If you want both the number and the index, you can take advantage of enumerate:
>>> for i, n in enumerate([10,5,30]):
... print i,n
...
0 10
1 5
2 30
and modify your code appropriately:
def convertVector(numbers):
totes = []
for i, number in enumerate(numbers):
if number != 0:
totes.append((i, number))
return dict((totes))
which produces
>>> convertVector([1, 0, 1 , 0, 2, 0, 1, 0, 0, 1, 0])
{0: 1, 9: 1, 2: 1, 4: 2, 6: 1}
[Although, as someone pointed out though I can't find it now, it'd be easier to write totes = {} and assign to it directly using totes[i] = number than go via a list.]
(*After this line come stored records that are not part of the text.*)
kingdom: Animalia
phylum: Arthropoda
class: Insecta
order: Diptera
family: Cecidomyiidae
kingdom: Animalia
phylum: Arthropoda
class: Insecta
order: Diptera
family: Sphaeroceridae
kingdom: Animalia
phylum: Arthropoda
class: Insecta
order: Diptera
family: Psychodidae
What you're trying to do, it could be done in one line:
>>> dict((index,num) for index,num in enumerate(numbers) if num != 0)
{0: 1, 2: 1, 4: 2, 6: 1, 9: 1}
Yes your understanding of list.index is incorrect. It finds the position of the first item in the list which compares equal with the argument.
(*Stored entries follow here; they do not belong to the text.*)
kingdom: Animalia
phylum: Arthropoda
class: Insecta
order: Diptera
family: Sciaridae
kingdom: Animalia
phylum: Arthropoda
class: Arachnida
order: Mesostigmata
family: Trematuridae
To get the index of the current item, you want to iterate over with enumerate:
for index, item in enumerate(iterable):
# blah blah
The problem is that .index() looks for the first occurence of a certain argument. So for your example it always returns 0 if you run it with argument 1.
You could make use of the built in enumerate function like this:
for index, value in enumerate(numbers):
if value != 0:
totes.append((index, value))
Check the documentation for index:
Return the index in the list of the first item whose value is x. It is
an error if there is no such item.
According to this definition, the following code appends, for each value in numbers a tuple made of the value and the first position of this value in the whole list.
totes = []
for i in numbers:
if i!= 0:
totes.append((numbers.index(i),i))
The result in the totes list is correct: [(0, 1), (0, 1), (4, 2), (0, 1), (0, 1)].
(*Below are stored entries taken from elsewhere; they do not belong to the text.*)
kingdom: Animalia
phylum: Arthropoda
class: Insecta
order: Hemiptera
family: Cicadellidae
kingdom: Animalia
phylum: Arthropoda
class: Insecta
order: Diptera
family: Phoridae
When turning it into again, again, the result is correct, since for each possible value, you get the position of its first occurrence in the original list.
You would get the result you want using i as the index instead:
result = {}
for i in range(len(numbers)):
if numbers[i] != 0:
result[i] = numbers[i]
index() returns the index of the first occurrence of the item in the list. Your list has duplicates which is the cause of your confusion. So index(1) will always return 0. You can't expect it to know which of the many instances of 1 you are looking for.
I would write it like this:
totes = {}
for i, num in enumerate(numbers):
if num != 0:
totes[i] = num
and avoid the intermediate list altogether.
Riffing on #DSM:
def convertVector(numbers):
return dict((i, number) for i, number in enumerate(numbers) if number)
Or, on re-reading, as #Rik Poggi actually suggests.